If your condition is severe or persists despite initial drug treatment, your doctor may suggest surgery to remove your spleen. This quickly eliminates the main source of platelet destruction in your body and improves your platelet count, though it doesn't work for everyone. Living without a spleen permanently increases your susceptibility to infection.
Although rare, severe bleeding can occur with ITP. Emergency care usually includes transfusions of platelet concentrates. Steroids and immune globulin may also be given through a tube in a vein.
Lifestyle and home remedies
If you have immune thrombocytopenia, try to:
- Avoid contact sports. Depending on your risk of bleeding, head impacts during sports like boxing, martial arts and football could cause bleeding in your brain. Talk to your doctor about what activities are safe for you.
- Watch for signs of infection. If you've had your spleen removed, be alert for any signs of infection, including fever, and seek prompt treatment. Infections can be more serious in people without spleens.
- Use caution with over-the-counter medications. Nonprescription drugs such as aspirin and ibuprofen (Advil, Motrin IB, others) can impair platelet function.
Preparing for an appointment
Because a low platelet count may not cause symptoms, the problem is often discovered when you have a blood test for another reason. To diagnose immune thrombocytopenia, your doctor is likely to order further blood tests that require drawing a small amount of blood from a vein in an arm. He or she may also refer you to a specialist in blood diseases (hematologist).
What you can do
Here are some steps you can take to get ready for your appointment:
- List any symptoms you're experiencing, including those that seem unrelated to the reason for which you scheduled the appointment.
- List key personal information, including major stresses, life changes, and recent illnesses or medical procedures, such as a blood transfusion.
- List all medications, vitamins and supplements that you're taking, including doses.
- Ask a family member or friend to come with you. In addition to offering support, he or she can write down information from your doctor or other clinic staff during the appointment.
- List questions to ask your doctor.
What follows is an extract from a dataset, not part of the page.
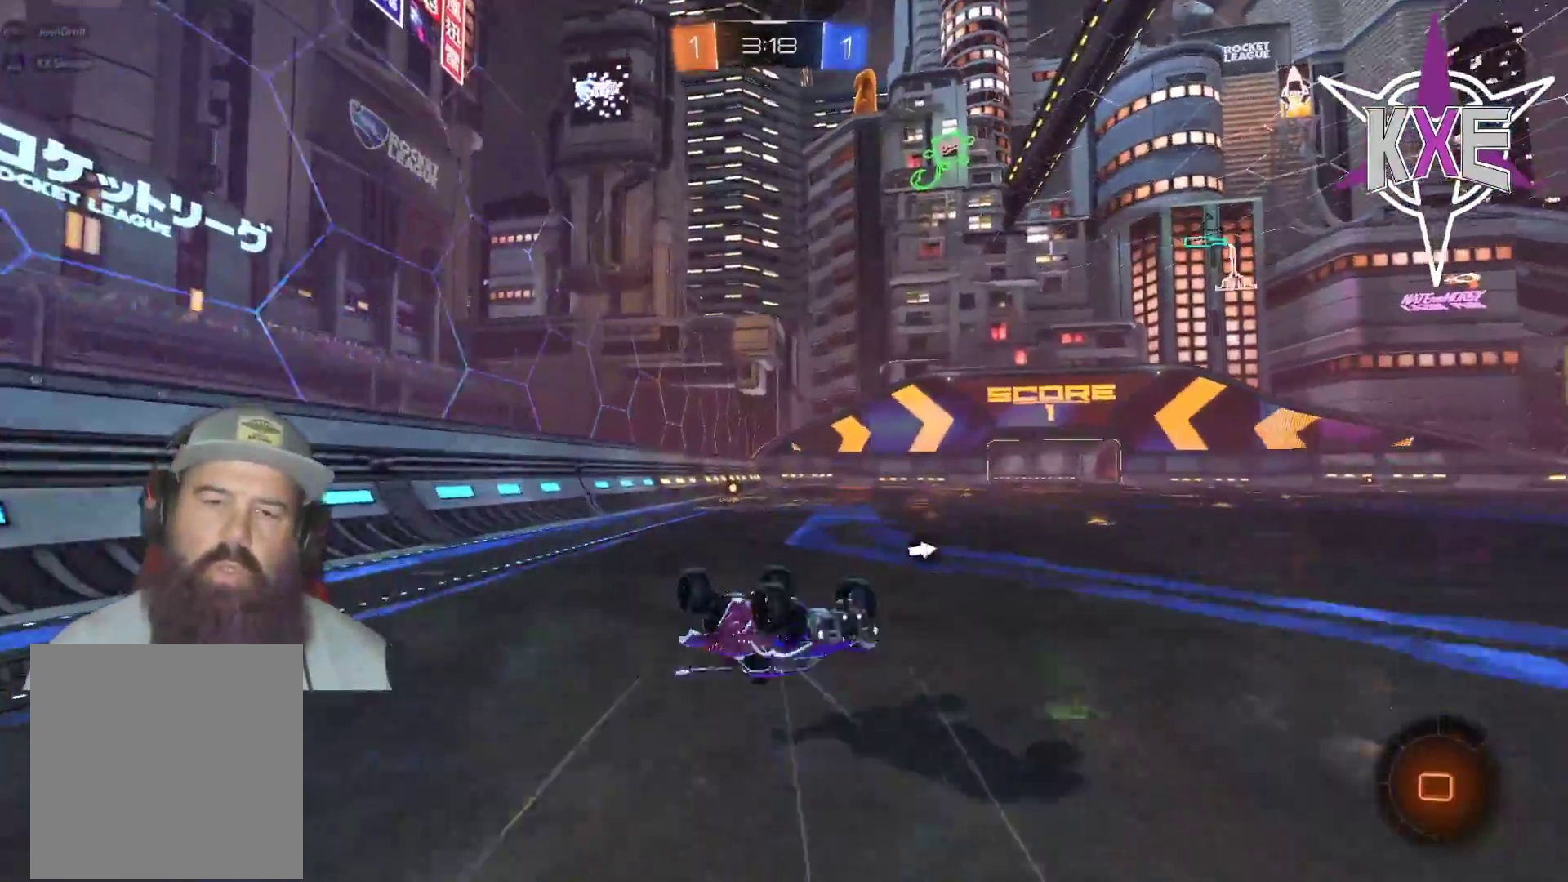
{"dt_ms": 500, "buttons": ["TRIANGLE", "R2"], "left_stick": "center", "right_stick": "center", "events": [[467, "TRIANGLE", "down"]]}
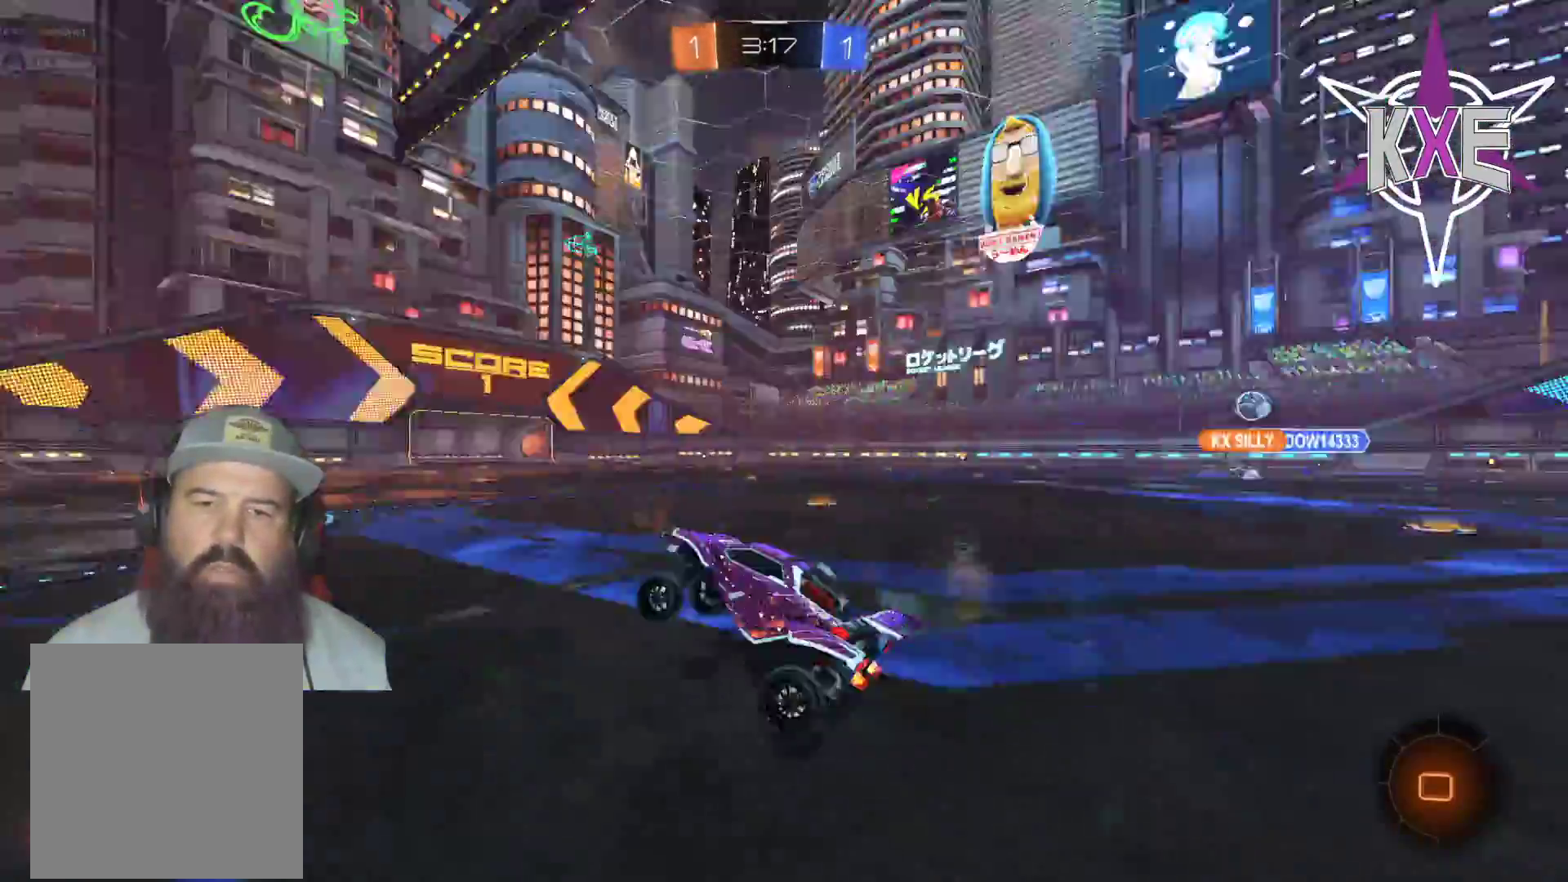
{"dt_ms": 500, "buttons": ["R1", "R2"], "left_stick": "right", "right_stick": "center", "events": [[33, "TRIANGLE", "up"], [233, "R1", "down"], [383, "left_stick", "right"]]}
Preparing a list of questions can help you make the most of your time together.
Questions about ITP may include:
- How many platelets do I have in my blood?
- Is my platelet count dangerously low?
- What is causing my ITP?
- Do I need more tests?
- Is this condition temporary or long lasting?
- What treatments are available, and what do you recommend?
- What will happen if I do nothing?
- What are the possible side effects of the treatments you're suggesting?
- Are there any restrictions that I need to follow?
- Is there a generic alternative to the medicine you're prescribing?
- Do you have any brochures or other printed material that I can take with me? What websites do you recommend?